7.罗尔斯:《正义论》(修订版),何怀宏、何包钢、廖申白译,中国社会科学出版社,2009,第160页;第160页。

8.关于道德理论与道德直觉之间的张力,参见B.威廉斯:《伦理学与哲学的限度》,陈嘉映译,商务印书馆,2017,第6章;迈克尔·斯洛特:《从道德到美德》,周亮译,译林出版社,2017,第3章。值得注意的是,在此两书中,威廉斯与斯洛特也呈现了完全不同的工作路径:威廉斯反对基础主义的伦理学进路,主张从人的视角来看待世界,调动一切资源来促进我们对自我生活的关切。斯洛特则试图借助于“可赞赏性”等中性概念,以基础主义的方式构建一种系统的常识美德伦理学。

9.B.威廉斯:《伦理学与哲学的限度》,第121页。

10.迈克尔·斯洛特:《从道德到美德》,第43页。

11.罗尔斯:《正义论》(修订版),第16页。

12.Cf.John C. Harsanyi,“Can the Maximin Principle Serve as a Basis for Morality? A Critique of John Rawls's Theory”, The American Political Science Review,69(2),1975,pp.594—606.

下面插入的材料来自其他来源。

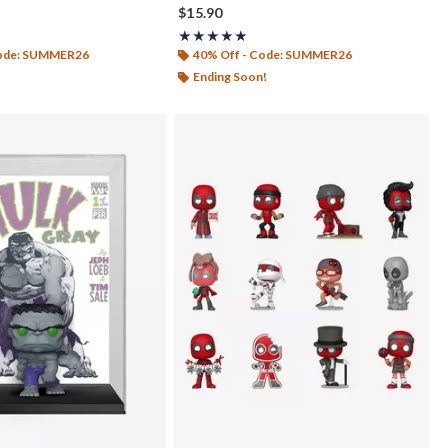
$15.90
f 5
Rating, 5 out of 5
★★★★★
★★★★★
Code: SUMMER26
40% Off - Code: SUMMER26
Ending Soon!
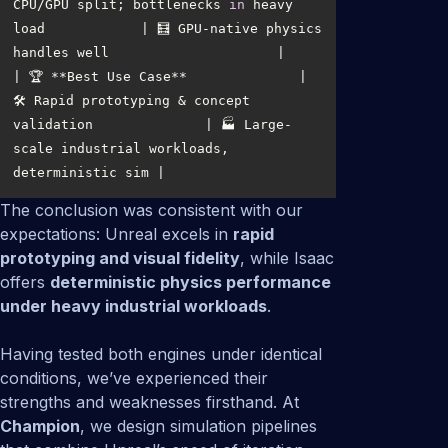
CPU/GPU split; bottlenecks 
in
 heavy 
load            | 🧮 GPU-native physics 
| 🏆 **Best Use Case**              | 
🛠️ Rapid prototyping & concept 
validation              | 🏭 Large-
scale industrial workloads, 
The conclusion was consistent with our
expectations: Unreal excels in
rapid
prototyping and visual fidelity
, while Isaac
offers
deterministic physics performance
under heavy industrial workloads
.
Having tested both engines under identical
conditions, we’ve experienced their
strengths and weaknesses firsthand. At
Champion
, we design simulation pipelines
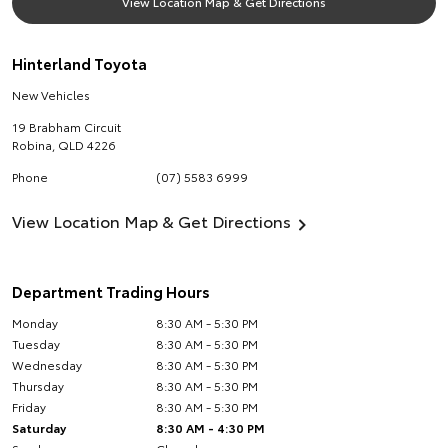
View Location Map & Get Directions
Hinterland Toyota
New Vehicles
19 Brabham Circuit
Robina
,
QLD
4226
Phone
(07) 5583 6999
View Location Map & Get Directions
Department Trading Hours
Monday
8:30 AM - 5:30 PM
Tuesday
8:30 AM - 5:30 PM
Wednesday
8:30 AM - 5:30 PM
Thursday
8:30 AM - 5:30 PM
Friday
8:30 AM - 5:30 PM
Saturday
8:30 AM - 4:30 PM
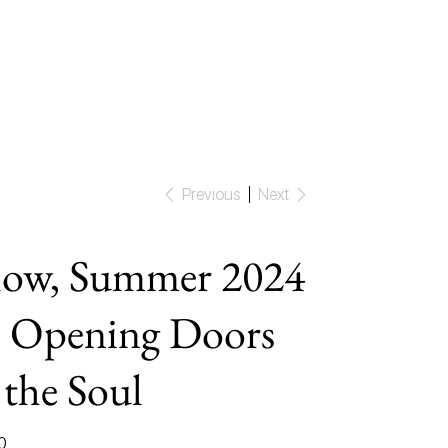
Previous
Next
ow, Summer 2024
 Opening Doors
 the Soul
0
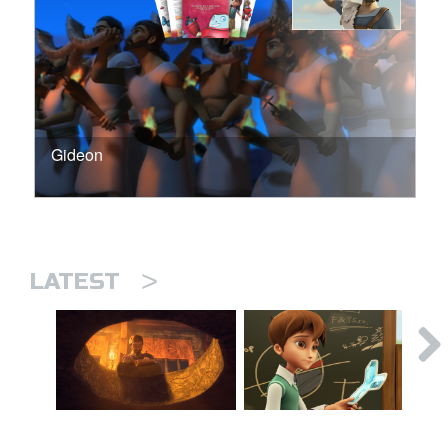
Gideon
>
LATEST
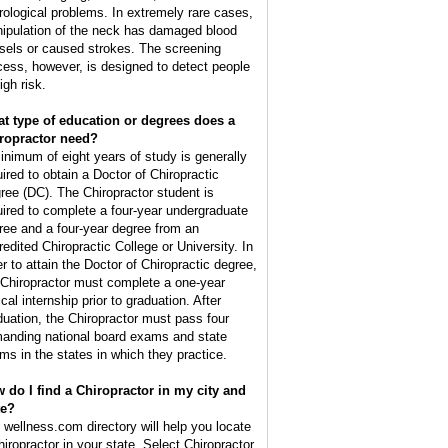
rological problems. In extremely rare cases,
ipulation of the neck has damaged blood
sels or caused strokes. The screening
cess, however, is designed to detect people
igh risk.
t type of education or degrees does a
ropractor need?
inimum of eight years of study is generally
uired to obtain a Doctor of Chiropractic
ree (DC). The Chiropractor student is
uired to complete a four-year undergraduate
ree and a four-year degree from an
redited Chiropractic College or University. In
er to attain the Doctor of Chiropractic degree,
 Chiropractor must complete a one-year
ical internship prior to graduation. After
duation, the Chiropractor must pass four
anding national board exams and state
ms in the states in which they practice.
 do I find a Chiropractor in my city and
te?
 wellness.com directory will help you locate
hiropractor in your state. Select Chiropractor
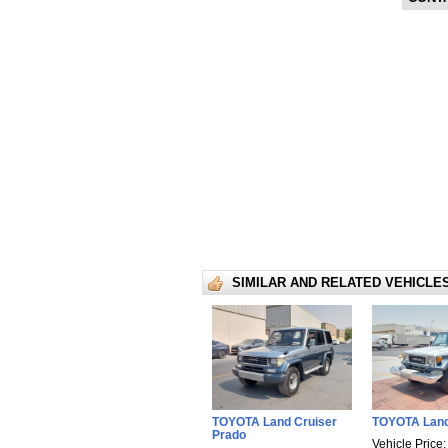
SIMILAR AND RELATED VEHICLE
TOYOTA Land Cruiser
TOYOTA Land
Prado
Vehicle Price:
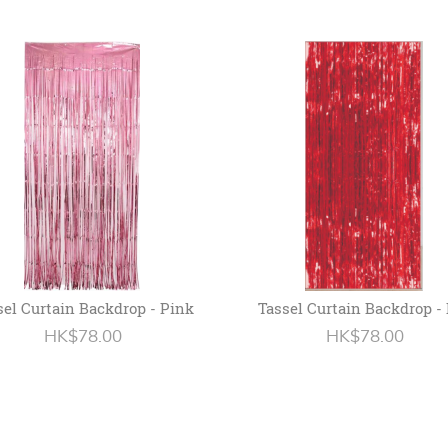
sel Curtain Backdrop - Pink
Tassel Curtain Backdrop -
HK$78.00
HK$78.00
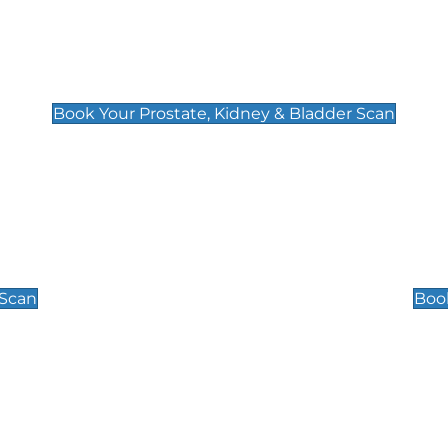
Prostate, Kidney & Bladder Scan
£49
Book Your Prostate, Kidney & Bladder Scan
Scrotal / Testicu
£110
 Scan
Book
 Well-Being Scan
Post Menopause
£89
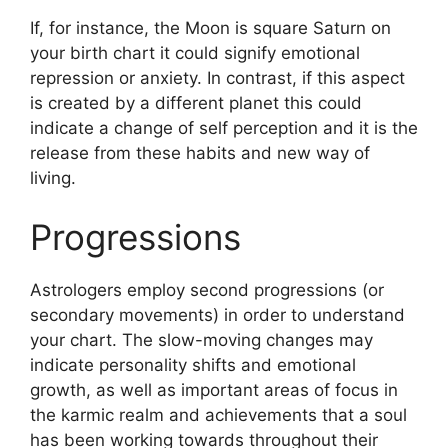
If, for instance, the Moon is square Saturn on
your birth chart it could signify emotional
repression or anxiety.
In contrast, if this aspect
is created by a different planet this could
indicate a change of self perception and it is the
release from these habits and new way of
living.
Progressions
Astrologers employ second progressions (or
secondary movements) in order to understand
your chart.
The slow-moving changes may
indicate personality shifts and emotional
growth, as well as important areas of focus in
the karmic realm and achievements that a soul
has been working towards throughout their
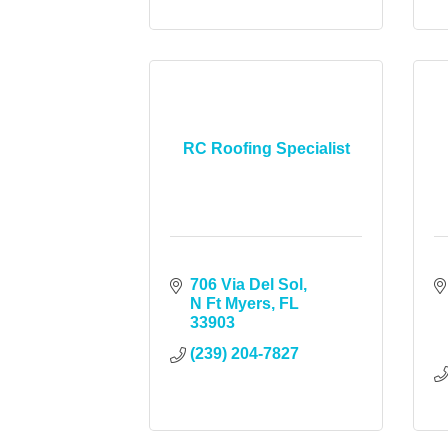
RC Roofing Specialist
706 Via Del Sol
N Ft Myers
FL
33903
(239) 204-7827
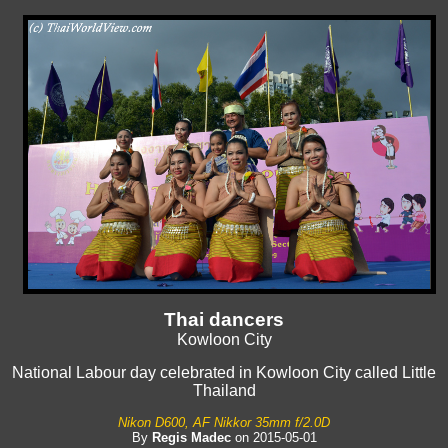
Thai dancers
Kowloon City
National Labour day celebrated in Kowloon City called Little
Thailand
Nikon D600, AF Nikkor 35mm f/2.0D
By
Regis Madec
on 2015-05-01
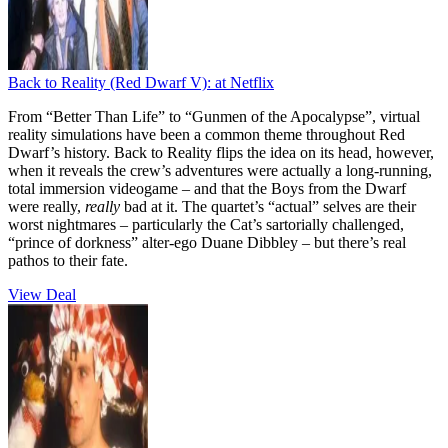
Back to Reality (Red Dwarf V):
at Netflix
From “Better Than Life” to “Gunmen of the Apocalypse”, virtual
reality simulations have been a common theme throughout Red
Dwarf’s history. Back to Reality flips the idea on its head, however,
when it reveals the crew’s adventures were actually a long-running,
total immersion videogame – and that the Boys from the Dwarf
were really,
really
bad at it. The quartet’s “actual” selves are their
worst nightmares – particularly the Cat’s sartorially challenged,
“prince of dorkness” alter-ego Duane Dibbley – but there’s real
pathos to their fate.
View Deal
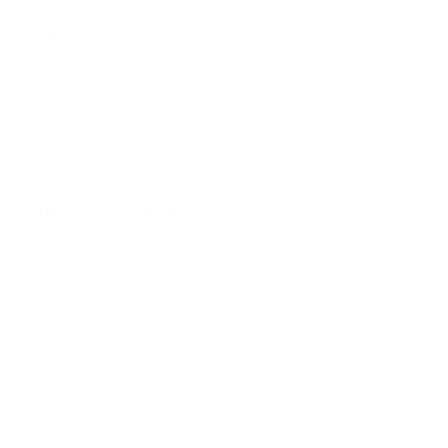
SKU:
N/A
Category:
Pendant Lights
Tag:
Kitchen Island Lighting
Brand:
Masiero
Additional
Description
information
Specifications:
Materials: Structure in painted metal
with glass rods.
Size: Ø 24cm, H 88cm
UP: 9 W CRI>90 3000 K – 1520
NOMINAL LM
Down: 4 W CRI>90 3000 K – 390
NOMINAL LM
Dimmable: 1-10V + PUSH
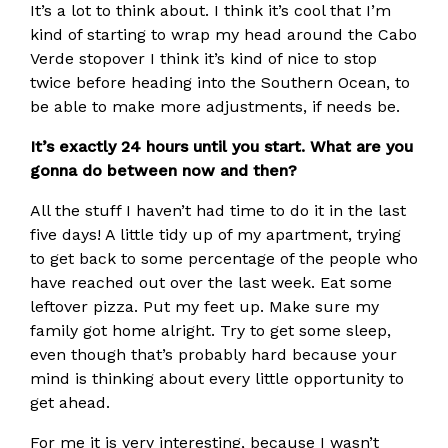
It’s a lot to think about. I think it’s cool that I’m
kind of starting to wrap my head around the Cabo
Verde stopover I think it’s kind of nice to stop
twice before heading into the Southern Ocean, to
be able to make more adjustments, if needs be.
It’s exactly 24 hours until you start. What are you
gonna do between now and then?
All the stuff I haven’t had time to do it in the last
five days! A little tidy up of my apartment, trying
to get back to some percentage of the people who
have reached out over the last week. Eat some
leftover pizza. Put my feet up. Make sure my
family got home alright. Try to get some sleep,
even though that’s probably hard because your
mind is thinking about every little opportunity to
get ahead.
For me it is very interesting, because I wasn’t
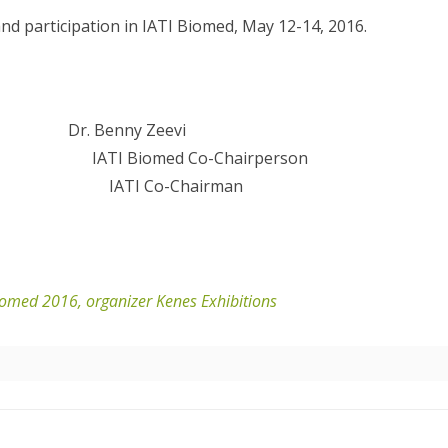
d participation in IATI Biomed, May 12-14, 2016.
enny Zeevi
IATI Biomed Co-Chairperson
 Capital IATI Co-Chairman
Biomed 2016, organizer Kenes Exhibitions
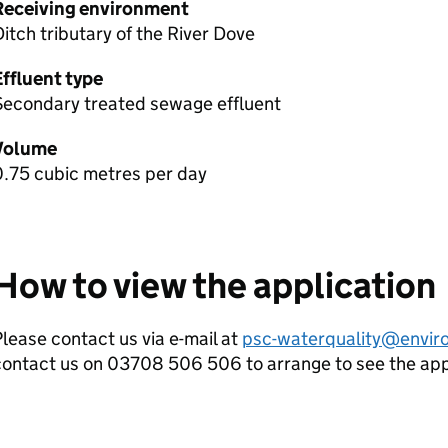
Receiving environment
itch tributary of the River Dove
Effluent type
Secondary treated sewage effluent
Volume
0.75 cubic metres per day
How to view the application
lease contact us via e-mail at
psc-waterquality@envir
contact us on 03708 506 506 to arrange to see the ap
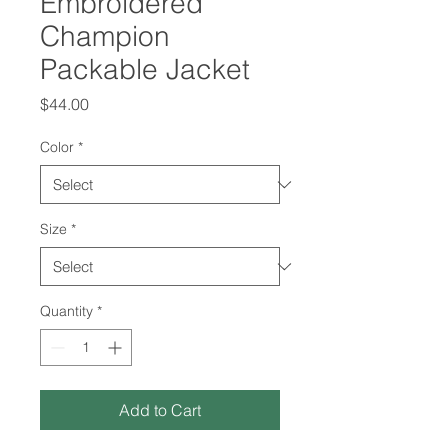
Embroidered
Champion
Packable Jacket
Price
$44.00
Color
*
Size
*
Quantity
*
Add to Cart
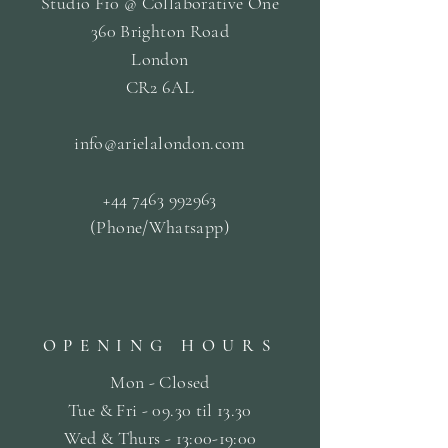
Studio F10 @ Collaborative One
360 Brighton Road
London
CR2 6AL
info@arielalondon
.com
+44 7463 992963
(Phone/Whatsapp)
OPENING HOURS
Mon - Closed
Tue & Fri - 09.30 til
13.30
Wed & Thurs - 13:00-19:00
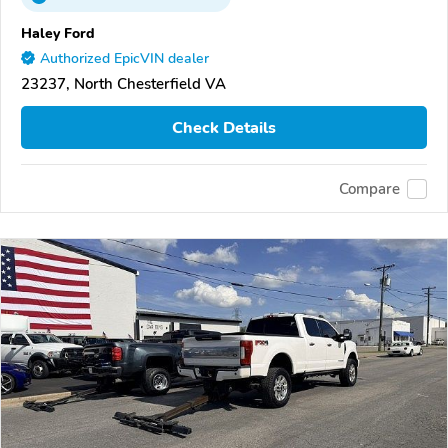
Haley Ford
Authorized EpicVIN dealer
23237, North Chesterfield VA
Check Details
Compare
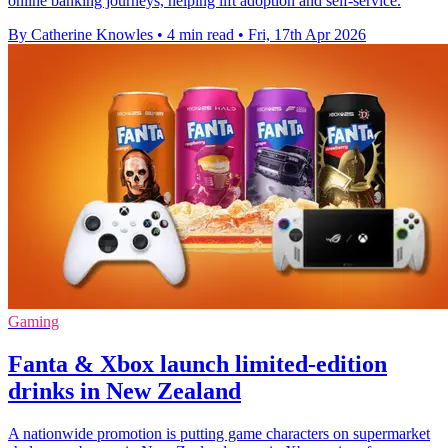
online banking journeys, helping lift adoption and self-service.
By Catherine Knowles
•
4 min read
•
Fri, 17th Apr 2026
Gaming
Fanta & Xbox launch limited-edition
drinks in New Zealand
A nationwide promotion is putting game characters on supermarket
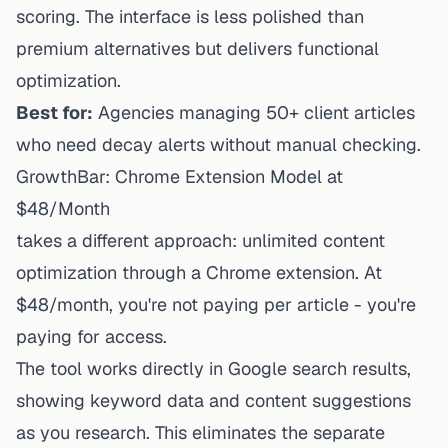
scoring. The interface is less polished than
premium alternatives but delivers functional
optimization.
Best for:
Agencies managing 50+ client articles
who need decay alerts without manual checking.
GrowthBar: Chrome Extension Model at
$48/Month
takes a different approach: unlimited content
optimization through a Chrome extension. At
$48/month, you're not paying per article - you're
paying for access.
The tool works directly in Google search results,
showing keyword data and content suggestions
as you research. This eliminates the separate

13.罗尔斯:《正义论》(修订版),第120页。这三个特征后来成为批评和辩护的争论核心,如Olaltunji A. Oyeshile (2008),Robert C. Robinson (2009)。

14.T.Kameda,K.Inukai,S.Higuchi,A.Ogawa,H.Kim,T.Matsuda,and M.Sakagami, “Rawlsian Maximin Rule Operates as a Common Cognitive Anchor in Distributive Justice and Risky Decisions”,Proceedings of the National Academy of Sciences of the United States of America,113(42),2016,pp.11817—11822.

15.罗尔斯:《正义论》(修订版),第105—106页;第6、122页;第237页。

16.参见罗尔斯:《政治自由主义》,万俊人译,译林出版社,2002,第80—82页。